Document layout detection data:
==============================
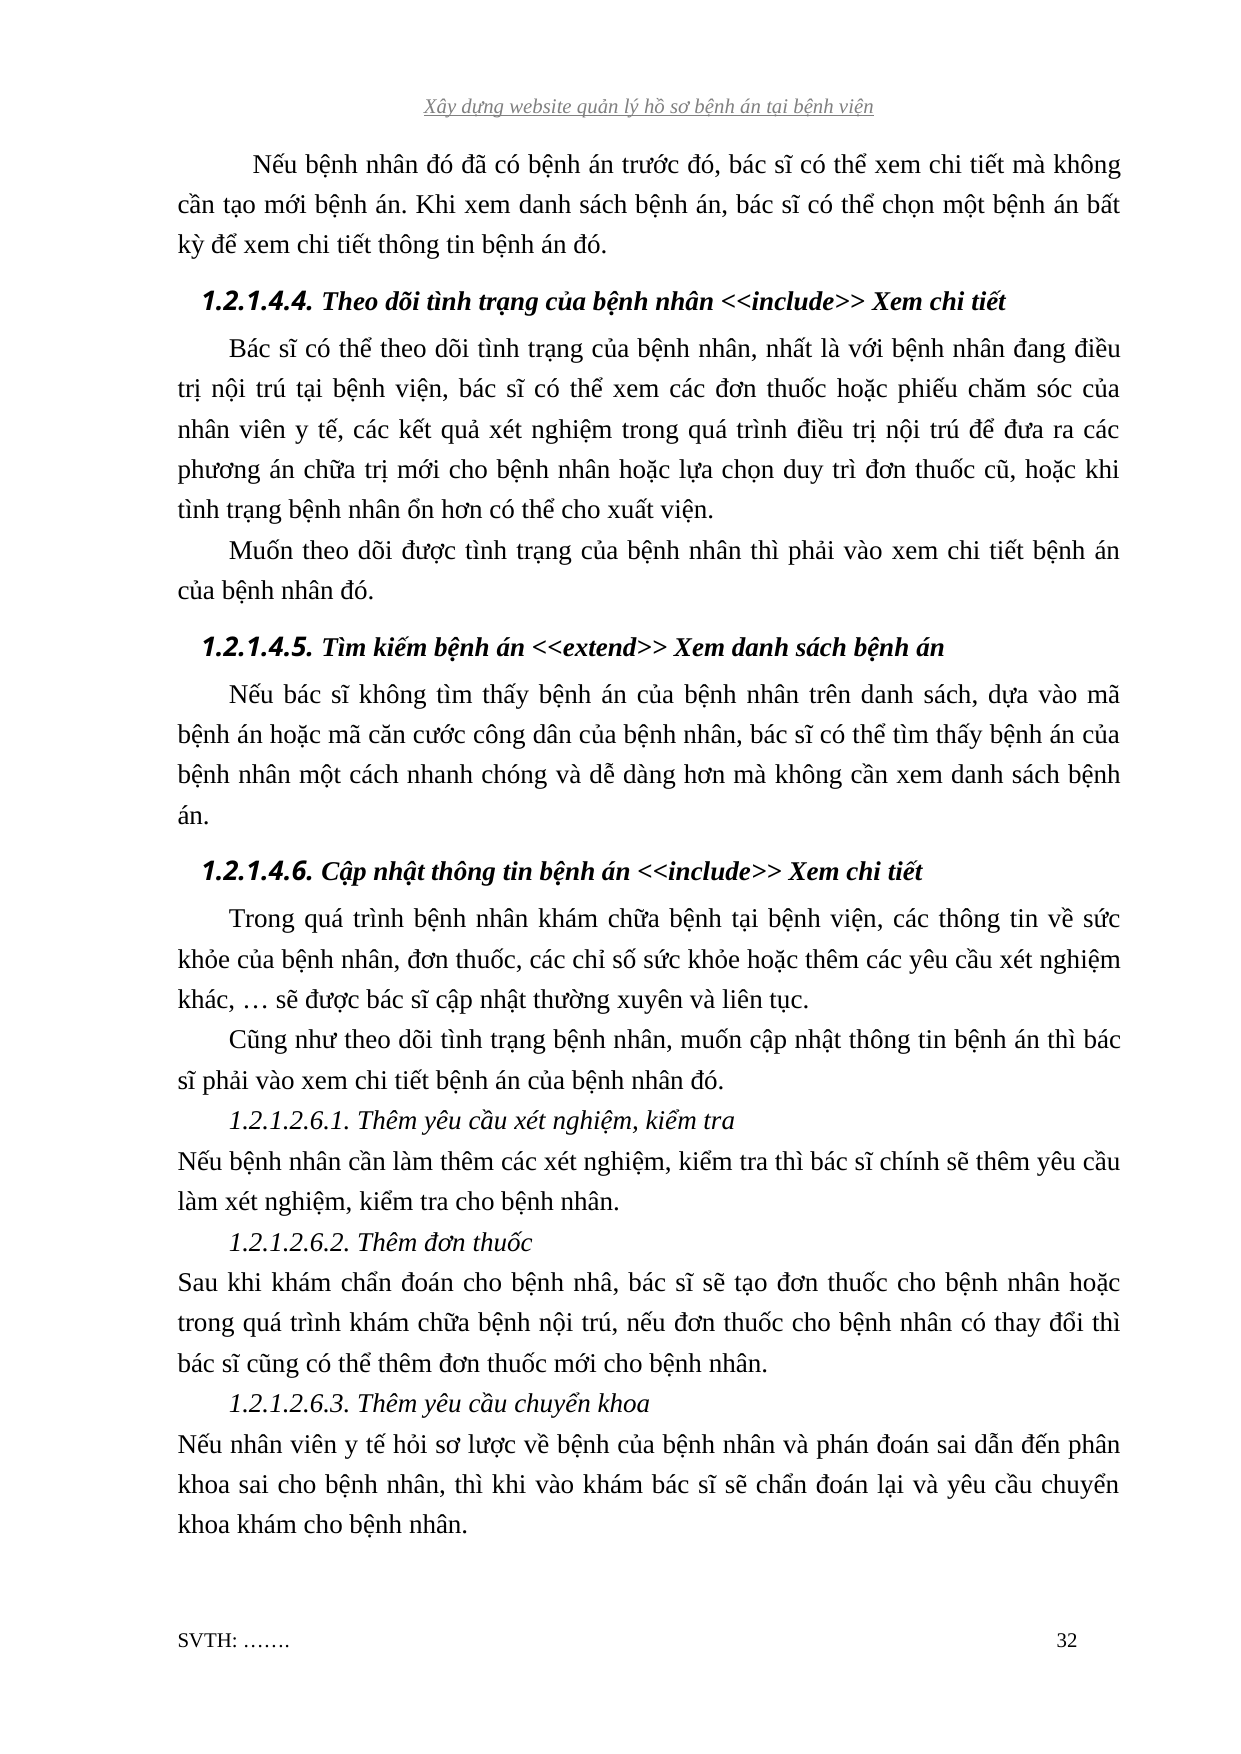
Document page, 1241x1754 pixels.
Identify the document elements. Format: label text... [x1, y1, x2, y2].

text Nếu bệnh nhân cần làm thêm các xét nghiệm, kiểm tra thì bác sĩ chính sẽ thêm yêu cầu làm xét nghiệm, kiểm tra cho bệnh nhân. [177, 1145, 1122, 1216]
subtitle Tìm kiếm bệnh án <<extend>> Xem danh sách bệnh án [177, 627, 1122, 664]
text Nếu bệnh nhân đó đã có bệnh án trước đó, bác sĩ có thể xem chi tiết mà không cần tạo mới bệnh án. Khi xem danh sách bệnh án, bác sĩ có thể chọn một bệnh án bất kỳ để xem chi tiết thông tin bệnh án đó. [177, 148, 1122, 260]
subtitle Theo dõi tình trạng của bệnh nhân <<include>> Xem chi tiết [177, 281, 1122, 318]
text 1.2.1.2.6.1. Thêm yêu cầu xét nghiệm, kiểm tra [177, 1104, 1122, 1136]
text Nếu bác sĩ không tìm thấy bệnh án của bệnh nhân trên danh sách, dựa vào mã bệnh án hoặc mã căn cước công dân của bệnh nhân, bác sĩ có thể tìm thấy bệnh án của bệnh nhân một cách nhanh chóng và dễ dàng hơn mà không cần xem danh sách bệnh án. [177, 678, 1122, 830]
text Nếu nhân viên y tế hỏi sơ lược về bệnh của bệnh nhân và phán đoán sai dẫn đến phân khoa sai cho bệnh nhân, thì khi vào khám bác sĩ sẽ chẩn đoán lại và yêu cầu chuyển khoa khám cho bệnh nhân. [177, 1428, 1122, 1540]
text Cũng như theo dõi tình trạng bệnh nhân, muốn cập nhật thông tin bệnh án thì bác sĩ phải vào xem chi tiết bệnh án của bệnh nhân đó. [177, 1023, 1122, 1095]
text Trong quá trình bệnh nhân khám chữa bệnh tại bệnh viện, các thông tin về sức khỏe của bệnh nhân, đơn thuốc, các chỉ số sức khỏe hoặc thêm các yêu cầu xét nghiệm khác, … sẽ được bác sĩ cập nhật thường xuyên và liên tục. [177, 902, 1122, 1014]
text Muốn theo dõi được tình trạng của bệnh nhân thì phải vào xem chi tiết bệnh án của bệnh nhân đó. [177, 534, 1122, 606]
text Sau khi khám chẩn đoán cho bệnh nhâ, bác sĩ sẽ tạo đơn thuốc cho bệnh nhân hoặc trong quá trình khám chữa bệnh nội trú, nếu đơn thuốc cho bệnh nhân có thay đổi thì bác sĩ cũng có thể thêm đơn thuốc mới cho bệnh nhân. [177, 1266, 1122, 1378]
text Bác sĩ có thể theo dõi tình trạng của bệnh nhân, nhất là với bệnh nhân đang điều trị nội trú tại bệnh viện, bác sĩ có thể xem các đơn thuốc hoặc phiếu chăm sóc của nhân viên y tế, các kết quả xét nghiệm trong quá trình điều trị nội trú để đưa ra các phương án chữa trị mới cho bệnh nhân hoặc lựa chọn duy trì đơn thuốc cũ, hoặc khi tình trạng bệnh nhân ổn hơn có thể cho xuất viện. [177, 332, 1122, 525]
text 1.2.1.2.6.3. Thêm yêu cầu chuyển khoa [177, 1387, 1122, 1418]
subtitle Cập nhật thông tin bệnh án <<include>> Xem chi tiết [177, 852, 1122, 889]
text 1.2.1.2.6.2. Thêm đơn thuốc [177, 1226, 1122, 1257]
==============================
> **YOUR GOAL**: In the copy, include all records verbatim but no images.

> **RESPONSE TO THIS EXERCISE**:
Document page, 1241x1754 pixels.
Identify the document elements. Format: label text... [x1, y1, x2, y2].

text Nếu bệnh nhân cần làm thêm các xét nghiệm, kiểm tra thì bác sĩ chính sẽ thêm yêu cầu làm xét nghiệm, kiểm tra cho bệnh nhân. [177, 1145, 1122, 1216]
subtitle Tìm kiếm bệnh án <<extend>> Xem danh sách bệnh án [177, 627, 1122, 664]
text Nếu bệnh nhân đó đã có bệnh án trước đó, bác sĩ có thể xem chi tiết mà không cần tạo mới bệnh án. Khi xem danh sách bệnh án, bác sĩ có thể chọn một bệnh án bất kỳ để xem chi tiết thông tin bệnh án đó. [177, 148, 1122, 260]
subtitle Theo dõi tình trạng của bệnh nhân <<include>> Xem chi tiết [177, 281, 1122, 318]
text 1.2.1.2.6.1. Thêm yêu cầu xét nghiệm, kiểm tra [177, 1104, 1122, 1136]
text Nếu bác sĩ không tìm thấy bệnh án của bệnh nhân trên danh sách, dựa vào mã bệnh án hoặc mã căn cước công dân của bệnh nhân, bác sĩ có thể tìm thấy bệnh án của bệnh nhân một cách nhanh chóng và dễ dàng hơn mà không cần xem danh sách bệnh án. [177, 678, 1122, 830]
text Nếu nhân viên y tế hỏi sơ lược về bệnh của bệnh nhân và phán đoán sai dẫn đến phân khoa sai cho bệnh nhân, thì khi vào khám bác sĩ sẽ chẩn đoán lại và yêu cầu chuyển khoa khám cho bệnh nhân. [177, 1428, 1122, 1540]
text Cũng như theo dõi tình trạng bệnh nhân, muốn cập nhật thông tin bệnh án thì bác sĩ phải vào xem chi tiết bệnh án của bệnh nhân đó. [177, 1023, 1122, 1095]
text Trong quá trình bệnh nhân khám chữa bệnh tại bệnh viện, các thông tin về sức khỏe của bệnh nhân, đơn thuốc, các chỉ số sức khỏe hoặc thêm các yêu cầu xét nghiệm khác, … sẽ được bác sĩ cập nhật thường xuyên và liên tục. [177, 902, 1122, 1014]
text Muốn theo dõi được tình trạng của bệnh nhân thì phải vào xem chi tiết bệnh án của bệnh nhân đó. [177, 534, 1122, 606]
text Sau khi khám chẩn đoán cho bệnh nhâ, bác sĩ sẽ tạo đơn thuốc cho bệnh nhân hoặc trong quá trình khám chữa bệnh nội trú, nếu đơn thuốc cho bệnh nhân có thay đổi thì bác sĩ cũng có thể thêm đơn thuốc mới cho bệnh nhân. [177, 1266, 1122, 1378]
text Bác sĩ có thể theo dõi tình trạng của bệnh nhân, nhất là với bệnh nhân đang điều trị nội trú tại bệnh viện, bác sĩ có thể xem các đơn thuốc hoặc phiếu chăm sóc của nhân viên y tế, các kết quả xét nghiệm trong quá trình điều trị nội trú để đưa ra các phương án chữa trị mới cho bệnh nhân hoặc lựa chọn duy trì đơn thuốc cũ, hoặc khi tình trạng bệnh nhân ổn hơn có thể cho xuất viện. [177, 332, 1122, 525]
text 1.2.1.2.6.3. Thêm yêu cầu chuyển khoa [177, 1387, 1122, 1418]
subtitle Cập nhật thông tin bệnh án <<include>> Xem chi tiết [177, 852, 1122, 889]
text 1.2.1.2.6.2. Thêm đơn thuốc [177, 1226, 1122, 1257]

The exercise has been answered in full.